[Work item]:
Reproduce each entry below exactly as it appears.

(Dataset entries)
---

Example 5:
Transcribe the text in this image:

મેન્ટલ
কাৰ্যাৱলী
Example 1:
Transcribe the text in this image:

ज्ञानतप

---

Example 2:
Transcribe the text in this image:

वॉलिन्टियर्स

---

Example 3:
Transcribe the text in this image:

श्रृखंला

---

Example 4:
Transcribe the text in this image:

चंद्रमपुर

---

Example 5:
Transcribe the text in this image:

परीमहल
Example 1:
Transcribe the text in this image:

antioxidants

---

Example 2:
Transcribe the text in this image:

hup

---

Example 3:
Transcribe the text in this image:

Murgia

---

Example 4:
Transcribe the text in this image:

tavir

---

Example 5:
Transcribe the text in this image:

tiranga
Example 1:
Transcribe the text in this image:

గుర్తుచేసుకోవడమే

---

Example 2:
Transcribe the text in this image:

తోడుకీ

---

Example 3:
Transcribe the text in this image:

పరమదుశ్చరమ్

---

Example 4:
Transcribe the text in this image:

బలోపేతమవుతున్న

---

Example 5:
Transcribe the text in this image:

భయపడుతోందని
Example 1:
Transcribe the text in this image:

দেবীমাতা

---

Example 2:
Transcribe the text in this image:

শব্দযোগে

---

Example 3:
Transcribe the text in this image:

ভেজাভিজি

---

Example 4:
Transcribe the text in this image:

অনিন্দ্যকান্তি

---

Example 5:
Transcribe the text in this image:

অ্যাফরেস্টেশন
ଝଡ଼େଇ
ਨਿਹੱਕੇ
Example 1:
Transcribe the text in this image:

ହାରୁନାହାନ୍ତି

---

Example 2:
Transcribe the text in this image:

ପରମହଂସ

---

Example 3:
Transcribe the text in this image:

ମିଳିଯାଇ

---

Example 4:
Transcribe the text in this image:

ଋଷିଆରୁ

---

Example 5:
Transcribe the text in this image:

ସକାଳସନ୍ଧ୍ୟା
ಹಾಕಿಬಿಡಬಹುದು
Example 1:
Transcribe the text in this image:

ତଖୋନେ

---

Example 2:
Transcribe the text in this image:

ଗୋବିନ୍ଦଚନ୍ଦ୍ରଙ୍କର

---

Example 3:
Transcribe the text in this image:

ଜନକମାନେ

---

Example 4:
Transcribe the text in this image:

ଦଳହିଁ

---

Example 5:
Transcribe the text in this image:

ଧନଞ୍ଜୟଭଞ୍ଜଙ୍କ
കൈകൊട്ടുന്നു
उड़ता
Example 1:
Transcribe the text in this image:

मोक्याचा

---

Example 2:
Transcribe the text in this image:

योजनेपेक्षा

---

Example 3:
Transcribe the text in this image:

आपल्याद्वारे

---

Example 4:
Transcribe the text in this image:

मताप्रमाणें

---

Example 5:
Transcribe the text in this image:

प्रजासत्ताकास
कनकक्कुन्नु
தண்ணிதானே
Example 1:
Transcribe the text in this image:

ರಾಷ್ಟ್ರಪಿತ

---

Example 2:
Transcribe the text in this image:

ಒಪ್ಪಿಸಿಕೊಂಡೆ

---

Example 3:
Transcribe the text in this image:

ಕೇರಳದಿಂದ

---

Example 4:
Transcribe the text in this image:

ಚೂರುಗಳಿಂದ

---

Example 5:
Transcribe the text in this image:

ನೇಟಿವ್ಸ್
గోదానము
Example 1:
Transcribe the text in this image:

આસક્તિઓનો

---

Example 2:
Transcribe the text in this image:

[Finished exercise]:
---

Example 5:
Transcribe the text in this image:

મેન્ટલ
কাৰ্যাৱলী
Example 1:
Transcribe the text in this image:

ज्ञानतप

---

Example 2:
Transcribe the text in this image:

वॉलिन्टियर्स

---

Example 3:
Transcribe the text in this image:

श्रृखंला

---

Example 4:
Transcribe the text in this image:

चंद्रमपुर

---

Example 5:
Transcribe the text in this image:

परीमहल
Example 1:
Transcribe the text in this image:

antioxidants

---

Example 2:
Transcribe the text in this image:

hup

---

Example 3:
Transcribe the text in this image:

Murgia

---

Example 4:
Transcribe the text in this image:

tavir

---

Example 5:
Transcribe the text in this image:

tiranga
Example 1:
Transcribe the text in this image:

గుర్తుచేసుకోవడమే

---

Example 2:
Transcribe the text in this image:

తోడుకీ

---

Example 3:
Transcribe the text in this image:

పరమదుశ్చరమ్

---

Example 4:
Transcribe the text in this image:

బలోపేతమవుతున్న

---

Example 5:
Transcribe the text in this image:

భయపడుతోందని
Example 1:
Transcribe the text in this image:

দেবীমাতা

---

Example 2:
Transcribe the text in this image:

শব্দযোগে

---

Example 3:
Transcribe the text in this image:

ভেজাভিজি

---

Example 4:
Transcribe the text in this image:

অনিন্দ্যকান্তি

---

Example 5:
Transcribe the text in this image:

অ্যাফরেস্টেশন
ଝଡ଼େଇ
ਨਿਹੱਕੇ
Example 1:
Transcribe the text in this image:

ହାରୁନାହାନ୍ତି

---

Example 2:
Transcribe the text in this image:

ପରମହଂସ

---

Example 3:
Transcribe the text in this image:

ମିଳିଯାଇ

---

Example 4:
Transcribe the text in this image:

ଋଷିଆରୁ

---

Example 5:
Transcribe the text in this image:

ସକାଳସନ୍ଧ୍ୟା
ಹಾಕಿಬಿಡಬಹುದು
Example 1:
Transcribe the text in this image:

ତଖୋନେ

---

Example 2:
Transcribe the text in this image:

ଗୋବିନ୍ଦଚନ୍ଦ୍ରଙ୍କର

---

Example 3:
Transcribe the text in this image:

ଜନକମାନେ

---

Example 4:
Transcribe the text in this image:

ଦଳହିଁ

---

Example 5:
Transcribe the text in this image:

ଧନଞ୍ଜୟଭଞ୍ଜଙ୍କ
കൈകൊട്ടുന്നു
उड़ता
Example 1:
Transcribe the text in this image:

मोक्याचा

---

Example 2:
Transcribe the text in this image:

योजनेपेक्षा

---

Example 3:
Transcribe the text in this image:

आपल्याद्वारे

---

Example 4:
Transcribe the text in this image:

मताप्रमाणें

---

Example 5:
Transcribe the text in this image:

प्रजासत्ताकास
कनकक्कुन्नु
தண்ணிதானே
Example 1:
Transcribe the text in this image:

ರಾಷ್ಟ್ರಪಿತ

---

Example 2:
Transcribe the text in this image:

ಒಪ್ಪಿಸಿಕೊಂಡೆ

---

Example 3:
Transcribe the text in this image:

ಕೇರಳದಿಂದ

---

Example 4:
Transcribe the text in this image:

ಚೂರುಗಳಿಂದ

---

Example 5:
Transcribe the text in this image:

ನೇಟಿವ್ಸ್
గోదానము
Example 1:
Transcribe the text in this image:

આસક્તિઓનો

---

Example 2:
Transcribe the text in this image:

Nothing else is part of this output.